Ce que je fis, bien sûr, plus curieux toutefois qu’enthousiaste, je le reconnais. Je gravis la Montagne Sainte Geneviève avec en tête des images à la Jules Vallès, ou celles du gavroche de Victor Hugo.

Rêvasseries toutefois loin de la réalité que je découvris en arrivant sur la place. En son milieu, était (déjà) dressée une tente de la croix rouge, devant laquelle brulait un petit feu de bois. Cà et là, quelques courageux entrepreneurs dépavaient ardemment la chaussée. Je revois mon « Pollux » piocher vigoureusement le pavé, manches retroussées. Je n’ai jamais oublié ce petit détail : les deux boutons de manchettes en nacre s’échappant des ses poignets retroussés et s’envolant en scintillant dans la nuit.

Place Maubert Pollux (GZ)Place Maubert : A droite, Pollux (photo Guy Zakarian)

Petit à petit, une barricade s’édifiait à l’angle de la rue Blainville et de la rue Mouffetard. Pourquoi en cet endroit ? Je l’ignore, tout comme je m’interrogeais sur le côté duquel il conviendrait de se placer pour la tenir. « D’où viendra l’ennemi qui te fera héros ? »

Pendant ce temps-là, les riverains apportaient du café, voire même quelques meubles au rebut sortant des caves pour conforter l’édifice contestataire. Les discussions, calmes et souriantes allaient bon train. De la rue Mouffetard, remontaient des badauds et autres curieux qui s’attardaient. Nous étions toutefois assez éloignés de l’épicentre du séisme : la rue Gay Lussac.

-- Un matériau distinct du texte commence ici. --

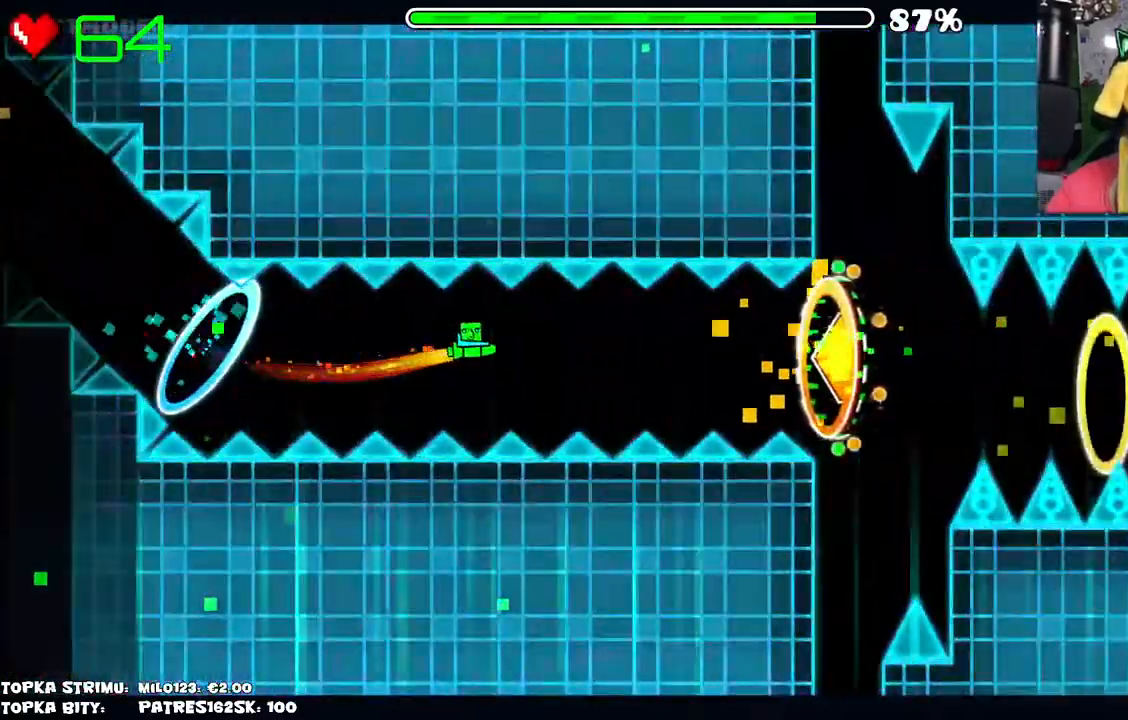
{"keys": [], "mouse": ["left"], "events": [[84, "mouse_left", "up"], [467, "mouse_left", "down"]]}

D’un transistor allumé à fond par un riverain du premier étage, nous écoutions les reportages sur les affrontements engagés de l’autre coté de la montagne.

J’étais très peu concerné par le mouvement étudiant dont j’ignorais à peu près tout sinon la répression féroce dont il faisait l’objet. Les dirigeants du lycée Pasteur à Neuilly nous avaient écartés des études universitaires mon frère Roland et moi, car pour eux, un vulgaire boursier était évacué systématiquement vers la filière professionnelle une fois passé le BEPC.

Enchainant, la radio nous fit écouter en direct une discussion entre un certain Cohn Bendit et le recteur Roche. J’étais plutôt séduit par l’éloquence tranquille et détachée de cet interlocuteur encore inconnu (pour moi ?). D’autant que celui-ci élargit soudain le débat aux jeunes travailleurs. Je me sentis alors soudain concerné, et ma motivation en ces lieux devint pleine et entière.

Cohn-Bendit

Le va et vient « touristique » se poursuivait tranquillement, certains badauds commentaient, en général de manière bienveillante. Un uniforme toutefois, un polytechnicien dont la base était proche, se gaussa, interpellant les insurgés à propos de notre « barricade d’opérette ». S’ensuivit une escarmouche, quelques échanges de propos disgracieux et de baffes. A la fin de quoi, le pantalon du persifleur devint l’oriflamme fièrement dressé sur la barricade qui d’opérette, devint alors symphonie héroïque.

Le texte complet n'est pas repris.